Phase 4: High-Risk Components
Some components can cause permanent damage. Handle with extra care.
Signal-CLI: The Nuclear Option
Signal’s identity is tied to your phone number. Misconfiguration can:
- Invalidate your existing Signal sessions
- Require re-registration (losing message history)
- Lock you out of your account
Safest approach: Skip Signal in testing entirely, or use a burner number.
If you must test:
# BACKUP FIRST
cp -r ~/.signal-cli ~/.signal-cli.backup.$(date +%Y%m%d)
# Verify backup
diff -r ~/.signal-cli ~/.signal-cli.backup.$(date +%Y%m%d)
# Test with read-only mount
docker run --rm -it \
-v ~/.signal-cli:/home/moltbot/.signal-cli:ro \
moltbot-sandbox:custom sh -c "
signal-cli -u +1234567890 listGroups
"
Gradual Permission Escalation
Once read-only tests pass, gradually add write permissions:
# Stage 1: Read-only everything
-v /path:/mnt:ro
# Stage 2: Write to specific directories only
-v /path/downloads:/mnt/downloads:rw
-v /path/obsidian:/mnt/obsidian:ro # Still read-only
# Stage 3: Full write (after all tests pass)

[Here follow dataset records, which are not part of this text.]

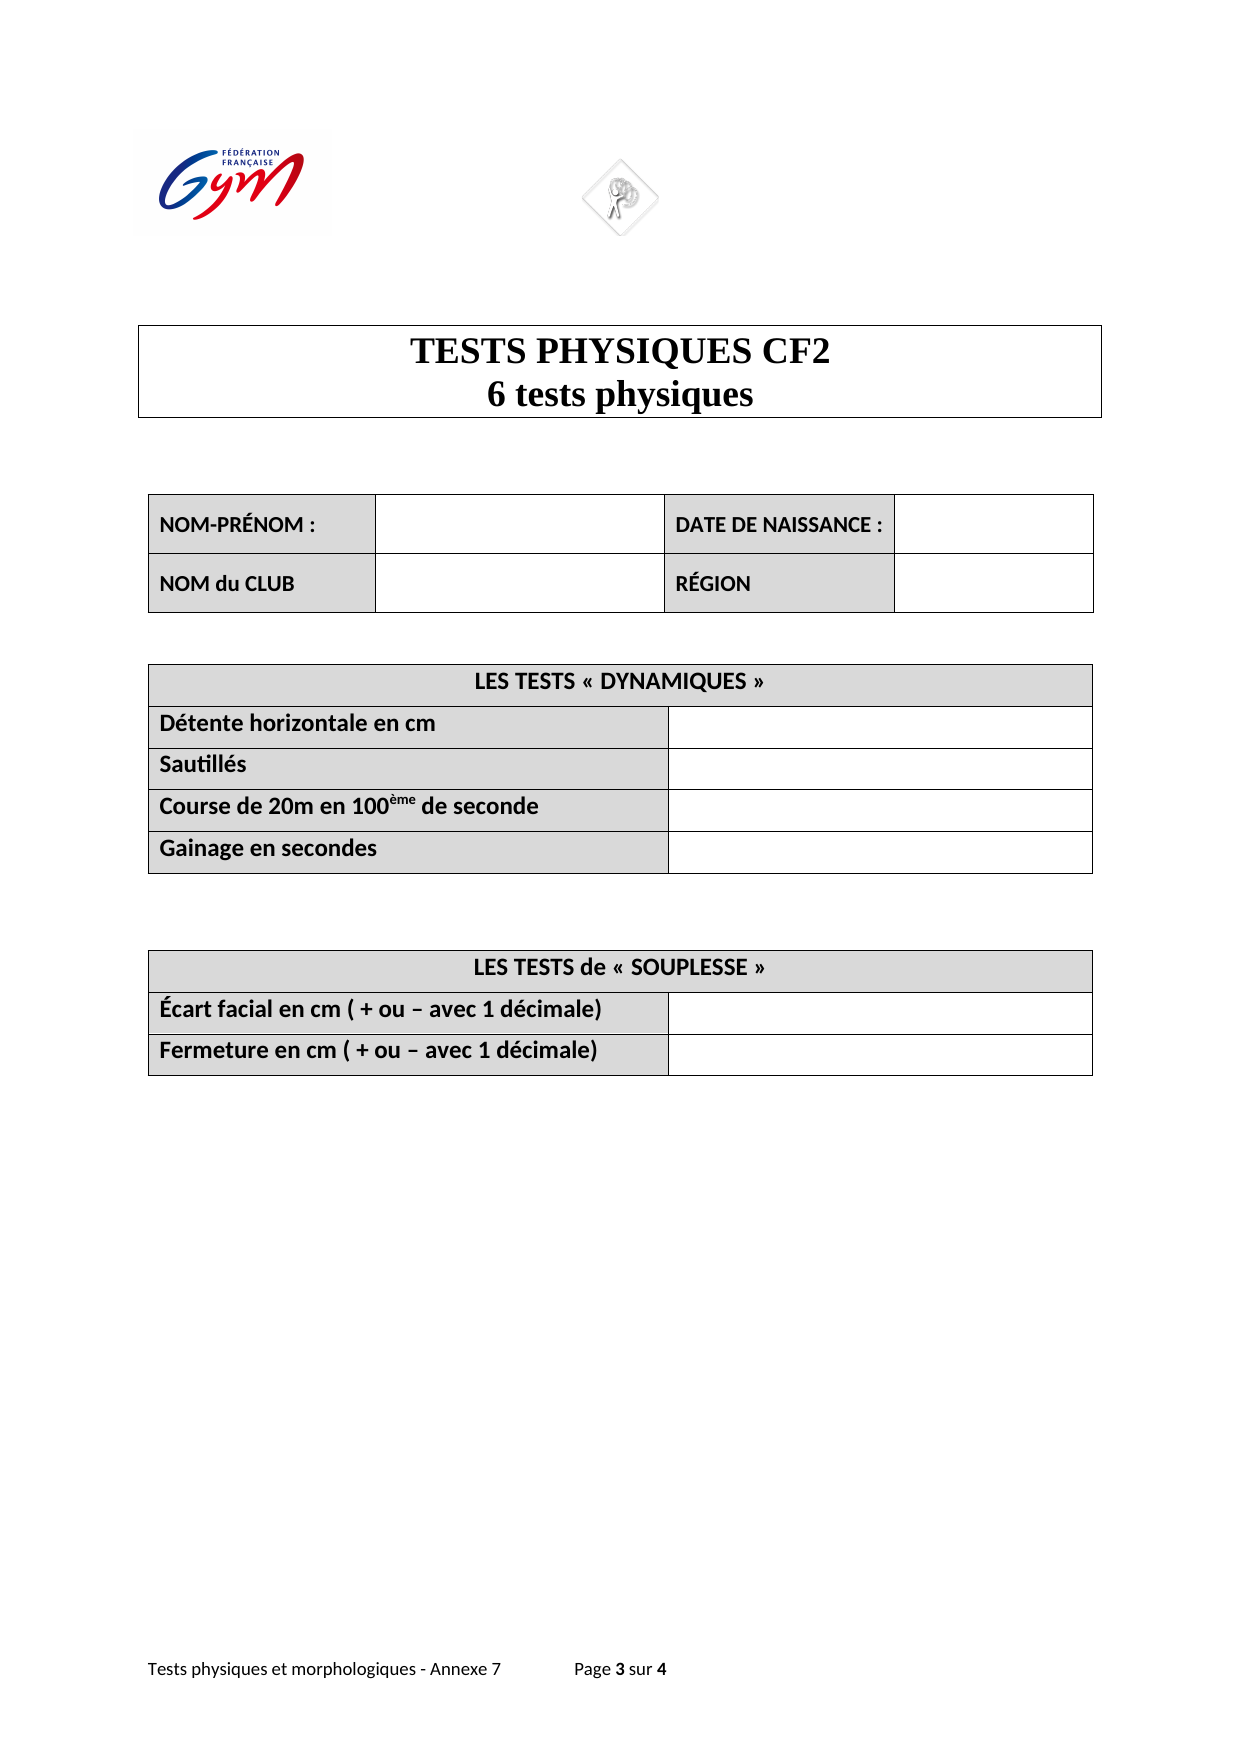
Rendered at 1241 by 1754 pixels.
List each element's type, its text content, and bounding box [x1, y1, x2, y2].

table_header DATE DE NAISSANCE : [665, 495, 894, 553]
table_cell Gainage en secondes [149, 832, 668, 873]
table_cell [669, 707, 1092, 748]
table_cell [669, 832, 1092, 873]
table_cell Course de 20m en 100ème de seconde [149, 790, 668, 831]
table_cell NOM du CLUB [149, 554, 375, 612]
table_cell [669, 790, 1092, 831]
table_cell [669, 749, 1092, 789]
table_header [895, 495, 1093, 553]
table_cell Détente horizontale en cm [149, 707, 668, 748]
picture [132, 129, 332, 236]
table_cell [669, 1035, 1092, 1075]
table_cell [669, 993, 1092, 1033]
table_header LES TESTS « DYNAMIQUES » [149, 665, 1092, 706]
table_header [376, 495, 664, 553]
table_cell [895, 554, 1093, 612]
picture [581, 158, 659, 236]
table_cell RÉGION [665, 554, 894, 612]
text TESTS PHYSIQUES CF2 [139, 326, 1101, 368]
table_cell Écart facial en cm ( + ou – avec 1 décimale) [149, 993, 668, 1033]
table_cell Fermeture en cm ( + ou – avec 1 décimale) [149, 1035, 668, 1075]
table_cell Sautillés [149, 749, 668, 789]
table_cell [376, 554, 664, 612]
table_header LES TESTS de « SOUPLESSE » [149, 951, 1092, 992]
text 6 tests physiques [139, 368, 1101, 417]
table_header NOM-PRÉNOM : [149, 495, 375, 553]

-v /path/obsidian:/mnt/obsidian:rw
Testing Checklist
Before deploying your AI bot sandbox:
Phase 1 Complete
- Container starts with dummy data
- Read-only filesystem works
- Mount points accessible
Phase 2 Complete
- CPU limits enforced
- Memory limits enforced
- Disk quotas work
Phase 3 Complete
- Email: list/read works
- Obsidian: read works
- No write operations tested yet
Phase 4 Complete
- High-risk components backed up
- Read-only tests pass
- Gradual write permission verified
Key Takeaways
- Never test with real data first - Always start with dummy mounts
- Verify resource limits actually work - Don’t trust documentation
- Read-only before read-write - Credentials should be tested read-only first
- Backup before touching high-risk components - Signal, auth tokens, etc.

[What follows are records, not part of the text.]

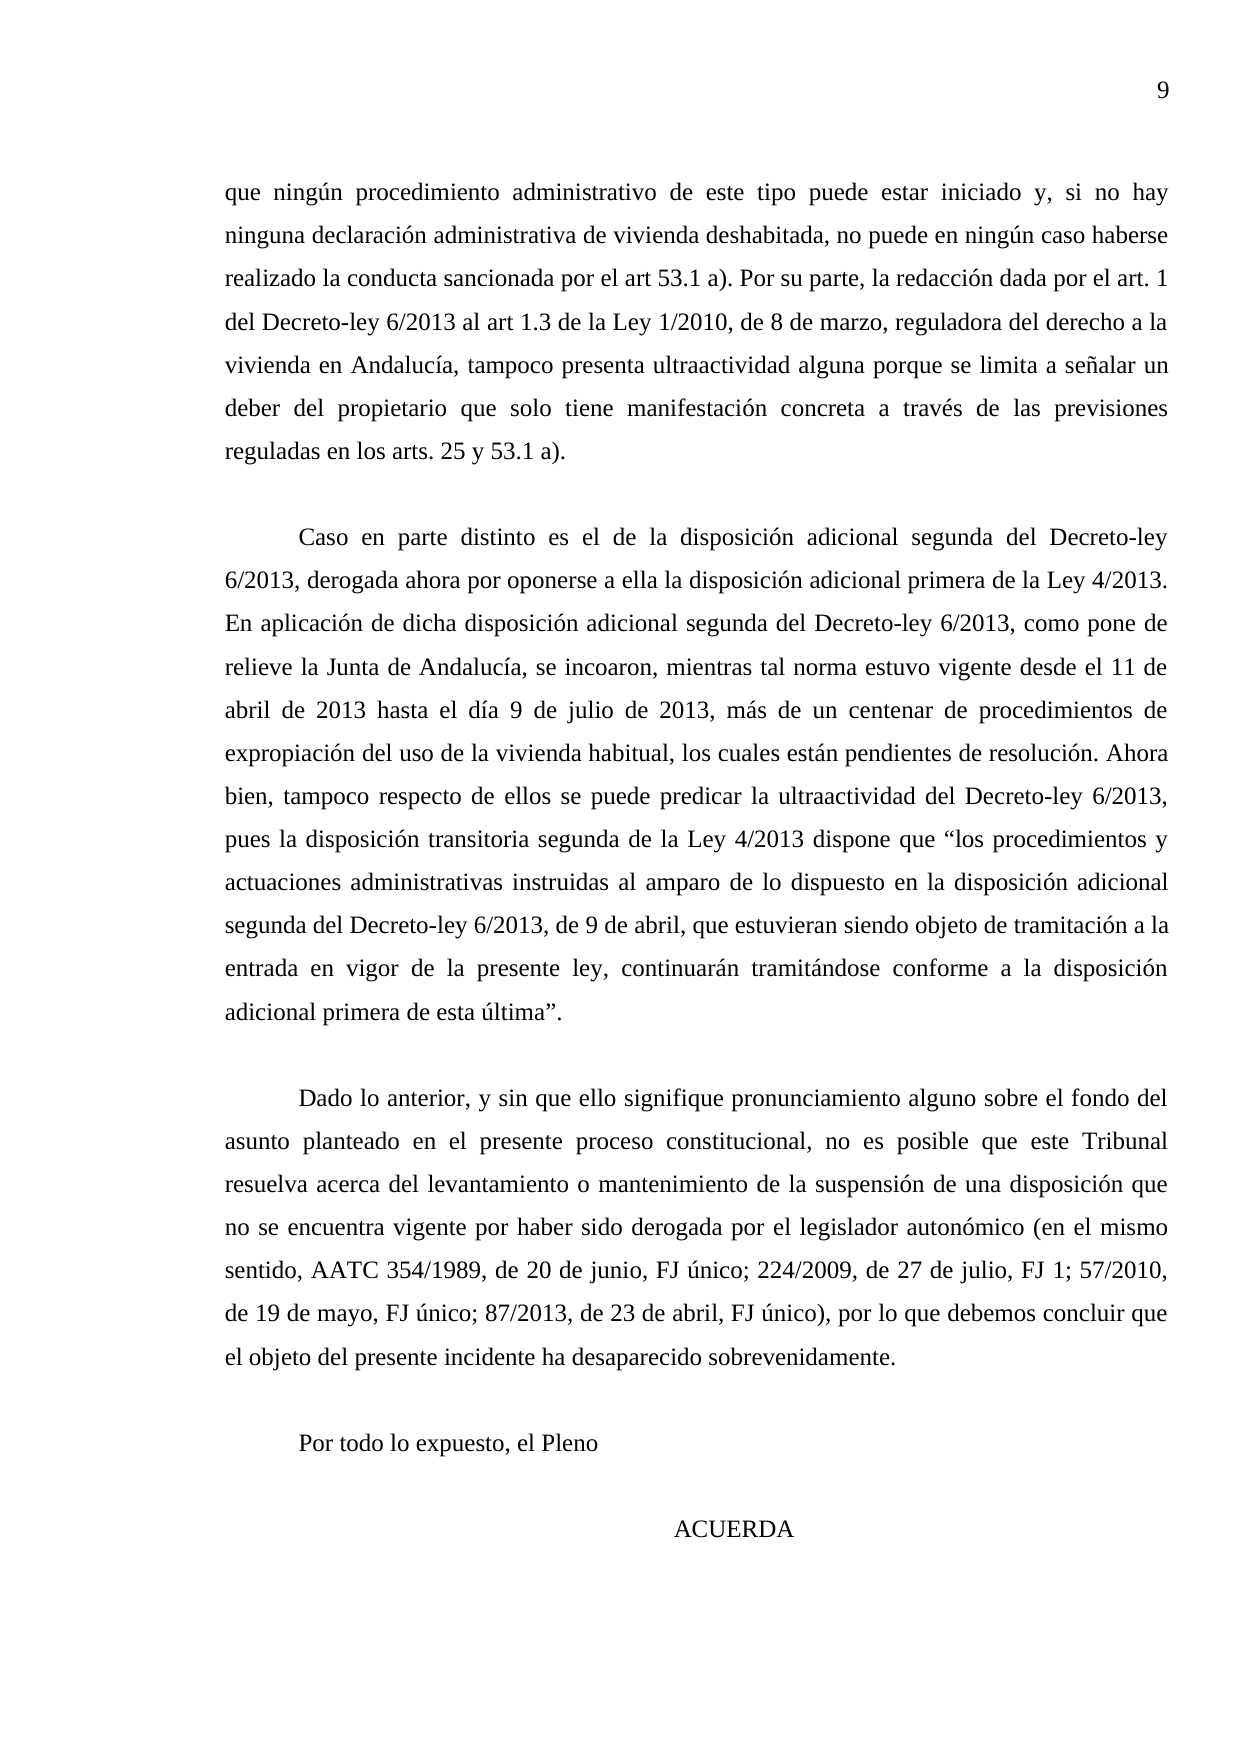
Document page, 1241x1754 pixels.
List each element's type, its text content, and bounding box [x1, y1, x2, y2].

text Por todo lo expuesto, el Pleno [224, 1428, 1169, 1457]
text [224, 177, 1169, 465]
text Caso en parte distinto es el de la disposición adicional segunda del Decreto-ley 6/2013, derogada ahora por oponerse a ella la disposición adicional primera de la Ley 4/2013. En aplicación de dicha disposición adicional segunda del Decreto-ley 6/2013, como pone de relieve la Junta de Andalucía, se incoaron, mientras tal norma estuvo vigente desde el 11 de abril de 2013 hasta el día 9 de julio de 2013, más de un centenar de procedimientos de expropiación del uso de la vivienda habitual, los cuales están pendientes de resolución. Ahora bien, tampoco respecto de ellos se puede predicar la ultraactividad del Decreto-ley 6/2013, pues la disposición transitoria segunda de la Ley 4/2013 dispone que “los procedimientos y actuaciones administrativas instruidas al amparo de lo dispuesto en la disposición adicional segunda del Decreto-ley 6/2013, de 9 de abril, que estuvieran siendo objeto de tramitación a la entrada en vigor de la presente ley, continuarán tramitándose conforme a la disposición adicional primera de esta última”. [224, 522, 1169, 1025]
text ACUERDA [224, 1514, 1169, 1543]
text Dado lo anterior, y sin que ello signifique pronunciamiento alguno sobre el fondo del asunto planteado en el presente proceso constitucional, no es posible que este Tribunal resuelva acerca del levantamiento o mantenimiento de la suspensión de una disposición que no se encuentra vigente por haber sido derogada por el legislador autonómico (en el mismo sentido, AATC 354/1989, de 20 de junio, FJ único; 224/2009, de 27 de julio, FJ 1; 57/2010, de 19 de mayo, FJ único; 87/2013, de 23 de abril, FJ único), por lo que debemos concluir que el objeto del presente incidente ha desaparecido sobrevenidamente. [224, 1083, 1169, 1370]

- Gradual escalation - Add permissions one at a time, verify each step
The time invested in proper sandbox testing prevents the panic of realizing your AI bot just sent emails to your entire contact list or bricked your Signal identity.
This testing approach was developed for Moltbot, a personal AI companion with access to email, Signal, and Obsidian. Each phase catches different failure modes before they become disasters.